The silly season
As summer approaches, newspapers become short staffed and, hopefully, the news cycle slows down as what used to be known as the ‘silly season’ begins.
This is the time of the year in which media outlets, in a desperate attempt to fill their columns or websites, re-cycle obscure stories to the front page. One of the perennial favourites is outdated laws that remain on the statute book through some parliamentary oversight. You know the sort of thing, the legal right to drive sheep across Westminster Bridge or to shoot Welshmen abroad after dark in Hereford – I made both of these up but you get the picture.
The joke being that the laws were brought in to satisfy a societal need hundreds of years before, but which has now been significantly overtaken by events.
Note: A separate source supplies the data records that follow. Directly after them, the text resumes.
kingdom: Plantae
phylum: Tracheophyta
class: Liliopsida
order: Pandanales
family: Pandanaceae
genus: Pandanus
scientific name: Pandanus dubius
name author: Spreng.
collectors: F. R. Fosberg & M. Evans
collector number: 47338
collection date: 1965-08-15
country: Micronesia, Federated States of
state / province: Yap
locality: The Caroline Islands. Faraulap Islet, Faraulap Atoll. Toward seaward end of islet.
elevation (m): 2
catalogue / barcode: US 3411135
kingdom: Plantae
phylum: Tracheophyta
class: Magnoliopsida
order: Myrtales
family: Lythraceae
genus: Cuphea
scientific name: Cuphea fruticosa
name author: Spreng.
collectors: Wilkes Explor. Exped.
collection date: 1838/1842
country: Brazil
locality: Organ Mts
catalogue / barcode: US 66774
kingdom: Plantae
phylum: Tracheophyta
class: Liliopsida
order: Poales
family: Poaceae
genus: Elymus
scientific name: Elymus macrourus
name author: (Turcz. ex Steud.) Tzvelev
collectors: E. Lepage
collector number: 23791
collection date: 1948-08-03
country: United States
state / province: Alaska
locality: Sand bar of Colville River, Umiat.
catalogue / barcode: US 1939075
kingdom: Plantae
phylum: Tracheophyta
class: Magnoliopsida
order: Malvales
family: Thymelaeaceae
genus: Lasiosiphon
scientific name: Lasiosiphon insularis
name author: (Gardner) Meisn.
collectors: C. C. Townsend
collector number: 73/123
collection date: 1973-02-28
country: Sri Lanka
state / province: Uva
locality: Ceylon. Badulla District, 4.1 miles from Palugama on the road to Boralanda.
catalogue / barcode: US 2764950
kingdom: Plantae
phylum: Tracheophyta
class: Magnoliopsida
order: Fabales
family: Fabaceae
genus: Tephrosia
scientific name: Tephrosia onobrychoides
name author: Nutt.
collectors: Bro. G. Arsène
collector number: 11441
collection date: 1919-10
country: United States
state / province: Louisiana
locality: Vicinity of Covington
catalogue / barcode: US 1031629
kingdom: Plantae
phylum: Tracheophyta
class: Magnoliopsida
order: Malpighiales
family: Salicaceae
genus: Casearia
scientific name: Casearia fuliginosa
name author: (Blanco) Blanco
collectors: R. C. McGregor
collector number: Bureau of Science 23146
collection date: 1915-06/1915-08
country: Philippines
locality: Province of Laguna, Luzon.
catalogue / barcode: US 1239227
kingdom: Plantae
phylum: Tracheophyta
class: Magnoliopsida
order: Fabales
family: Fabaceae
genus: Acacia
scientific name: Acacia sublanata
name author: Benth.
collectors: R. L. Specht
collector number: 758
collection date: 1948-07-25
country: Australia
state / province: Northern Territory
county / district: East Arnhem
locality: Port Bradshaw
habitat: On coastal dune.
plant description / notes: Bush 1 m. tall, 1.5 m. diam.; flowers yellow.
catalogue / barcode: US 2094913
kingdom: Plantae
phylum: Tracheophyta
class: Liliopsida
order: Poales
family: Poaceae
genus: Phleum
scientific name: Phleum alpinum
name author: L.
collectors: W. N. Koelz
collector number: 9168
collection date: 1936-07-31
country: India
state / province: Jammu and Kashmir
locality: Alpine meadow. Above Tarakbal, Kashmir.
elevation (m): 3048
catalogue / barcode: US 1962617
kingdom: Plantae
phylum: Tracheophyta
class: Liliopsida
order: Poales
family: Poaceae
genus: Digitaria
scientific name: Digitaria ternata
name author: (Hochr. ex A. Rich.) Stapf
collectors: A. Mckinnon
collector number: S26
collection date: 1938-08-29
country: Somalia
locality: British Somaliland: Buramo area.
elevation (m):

Outside of the legal field, there is one law, perhaps more of a natural one, that was recently brought to mind when I read a article in the Guardian about solving the latest NHS crisis. Its ‘simple’ solution to the funding crisis was to increase the numbers of staff. The argument goes that the employment of locums and agency staff at greater costs than permanent staff was at the source of the current funding crisis.
One might argue that the 5th biggest employer in the world might already be adequately staffed but there is another problem that might mean the solution is not as simple as the Guardian describes, and that is caused by Parkinson’s Law. This states, simply, that “work expands so as to fill the time available for its completion”.
The law, first stated in a humorous article by Cecil Parkinson for The Economist in 1955, was based on empirical observations by him that bureaucracies tend to expand over time. He claimed that the British Royal Navy in 1914 had 62 major warships and employed 2,000 civil servants. By 1928, the number of warships had dropped to 20 while the number of civil servants had increased to nearly 3,600.
So why did this happen? Parkinson suggested that there were 2 factors at play. First, officials want to multiply subordinates not rivals, and second, officials create work for one another. The first factor comes into play as a manager begins to feel over-worked. He has the choice of sharing work with a peer or asking for a couple of subordinates to assist him. Parkinson claimed that the official would always take the latter solution.
As the organization grows because managers acquire subordinates ,so administration and bureaucracy also grows to the point that the subordinates start to feel overworked and they themselves seek subordinates – and so on. Parkinson finishes his piece saying that he has no solution for the problem of expanding bureaucracies but simply provides empirical proof of the law.
In the interest of management development I would like to propose my own unscientific, un-empirically based law of efficient organizations – let’s call it Maddison’s Law of Efficiency. I propose that you remove one worker from the organization every week until the organizations stops producing effective outcomes. When you have reached the minimum total input for the required output, you are at maximum efficiency; thus both increasing efficiency while reducing overheads.
I admit it’s a blunt tool but it’s got to be worth a try in an organization where the bureaucracy has grown out of control. All I need now is a 4 box model and I’m halfway to a management book. Perhaps this will become another story for the silly season.